In a proceeding pursuant to EDPL 304 to distribute funds on deposit for the State’s appropriation of real property formerly owned by the claimant, the claimant appeals from so much of an order of the Court of Claims (Lengyel, J.), entered April 18, 1989, as, after a hearing, directed that the New York State Comptroller release the *867sum of $52,851.16 with interest, and attorneys’ fees and related costs in the sum of $5,056.16 with interest, to the mortgagee Marine Midland Bank.

Ordered that the order is affirmed insofar as appealed from, with costs.

The instant proceeding arose as a result of the New York State’s acquisition of real property belonging to the claimant. The title to this real property vested in the State on May 31, 1988, pursuant to an Agreement of Adjustment which also provided that the compensation to be paid by the State for the real property would be $340,000.

At the time of the State’s acquisition, the real property was encumbered by a mortgage dated May 10, 1979. For some time prior to that date, the claimant had leased the subject real property and, in fact, the mortgage had been granted to the claimant contingent upon the assignment of the lease to the mortgagee for the purpose of securing the payment of the mortgage installments.

The promissory note also dated May 10, 1979, which set forth the parties’ agreement, provided for the creation of a savings account for the purpose of depositing the rental payments under the lease. The mortgagee was authorized to deduct the required monthly mortgage payments from the savings account and, in fact, the claimant executed and delivered an authorization form to the mortgagee granting it the power to charge its savings account accordingly. It should be noted that the monthly rental exceeded the amount due each month under the mortgage.

The mortgagee received the mortgage payments owed to it through April 1988, one month before title vested in the State. The issue in the instant proceeding is the outstanding balance owing to the mortgagee under the mortgage note. The crux of the claimant’s position is that the mortgagee should have used the full monthly rental payments received for the payment of the mortgage indebtedness. If the mortgagee had done so, it would be owed less than the amount it now claims. We disagree with the claimant’s assertion.

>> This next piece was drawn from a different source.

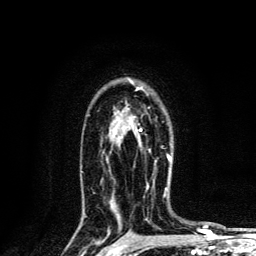
Breast MRI, one axial slice; position 91 of 134 along the scan axis; cropped to one breast; dynamic contrast-enhanced series, time point 2 of 6 at this slice position (early post-contrast); 3 T; TE 4.2 ms, TR 8.6 ms; 1.2 mm slice thickness; 256 × 256 image matrix. Female patient.
Annotated regions visible in this slice (semi-automatically segmented with operator editing):
- enhancing-tissue mask used for the functional tumour volume (all voxels passing the contrast-enhancement thresholds inside the analysis volume; usually the tumour): bounding box (x1, y1, x2, y2) in pixels: (130, 80, 172, 162)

The savings account which received the rental payments was in the claimant’s name alone and was at all times under the claimant’s control. The parties’ agreement clearly limited the mortgagee’s access to this account to the monthly mortgage payments due to it. The parties’ agreement did not impose upon the mortgagee the obligation the claimant now thrusts upon it. This court will not rewrite the clear and *868unambiguous terms of the parties’ agreement so as to impose such an obligation (see, e.g., Fiore v Fiore, 46 NY2d 971; Shames v Abel, 141 AD2d 531).

The claimant’s contention that the mortgagee was not entitled to the reasonable litigation expenses incurred in this action is also without merit. Firstly, the terms of the parties’ agreement, set forth in the promissory note, explicitly provided for these costs in all actions except a mortgage foreclosure action, which is not the case here. Secondly, contrary to the claimant’s contention, the fact that the State acquired the subject property did not extinguish the viability of the promissory note; it only substituted the condemnation award for the mortgage lien (see, Copp v Sands Point Marina, 17 NY2d 291).

Lastly, we find that the court did not err in refusing to permit the claimant’s attorney to testify on behalf of his client at the hearing (see, CPLR 321 [a]; Code of Professional Responsibility DR 5-102 [A]). Bracken, J. P., Kunzeman, Kooper and Harwood, JJ., concur.